Your instructions:
Set down exactly the lines below between the line holding "Step: Start a" and the line holding "click(296, 211)", inclusive; no other line belongs in the answer.

Data section:
════════════════════
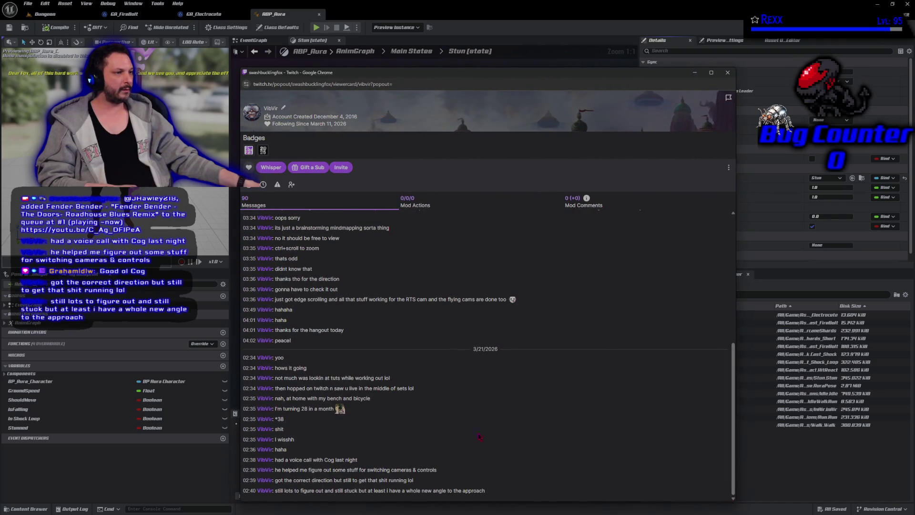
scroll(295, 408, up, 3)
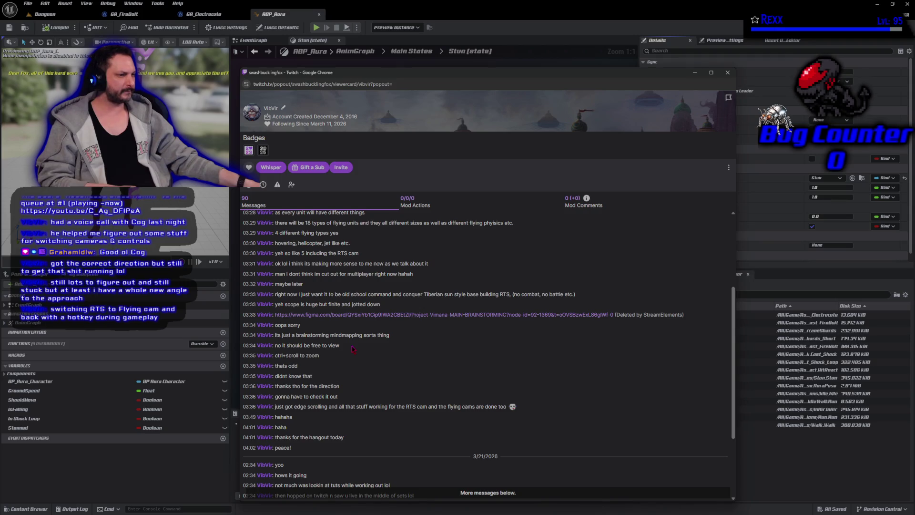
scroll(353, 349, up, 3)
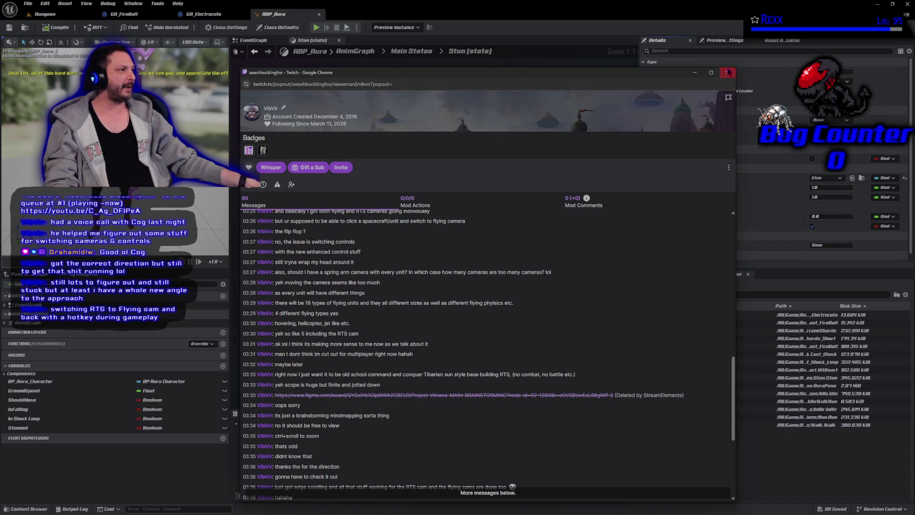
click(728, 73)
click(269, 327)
════════════════════
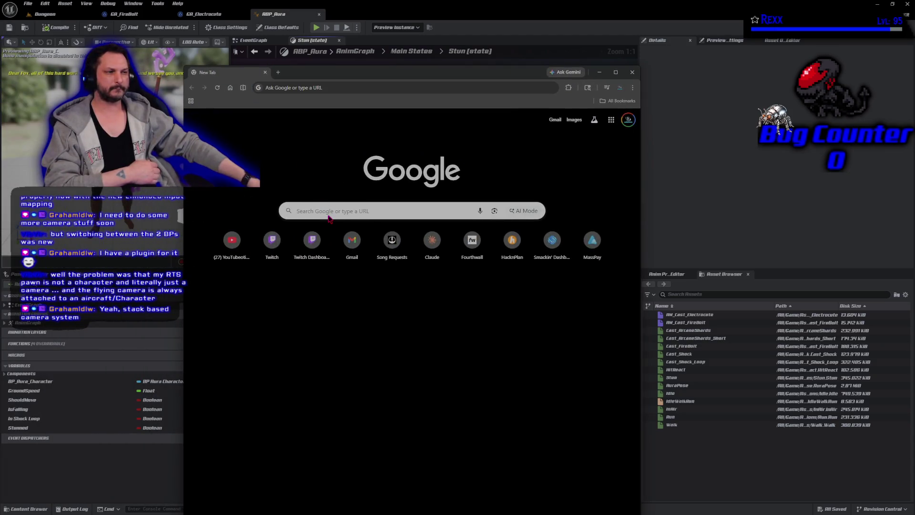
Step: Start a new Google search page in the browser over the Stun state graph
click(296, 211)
════════════════════
Response to the task:
Step: Start a new Google search page in the browser over the Stun state graph
click(296, 211)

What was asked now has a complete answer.